TASK INSTRUCTIONS: Copy the lines below word for word.

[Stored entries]
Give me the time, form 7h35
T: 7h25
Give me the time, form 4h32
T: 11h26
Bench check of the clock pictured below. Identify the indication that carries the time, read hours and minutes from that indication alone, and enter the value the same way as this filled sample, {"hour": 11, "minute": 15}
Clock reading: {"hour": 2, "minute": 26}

RESPONSE BELOW:
Give me the time, form 7h35
T: 7h25
Give me the time, form 4h32
T: 11h26
Bench check of the clock pictured below. Identify the indication that carries the time, read hours and minutes from that indication alone, and enter the value the same way as this filled sample, {"hour": 11, "minute": 15}
Clock reading: {"hour": 2, "minute": 26}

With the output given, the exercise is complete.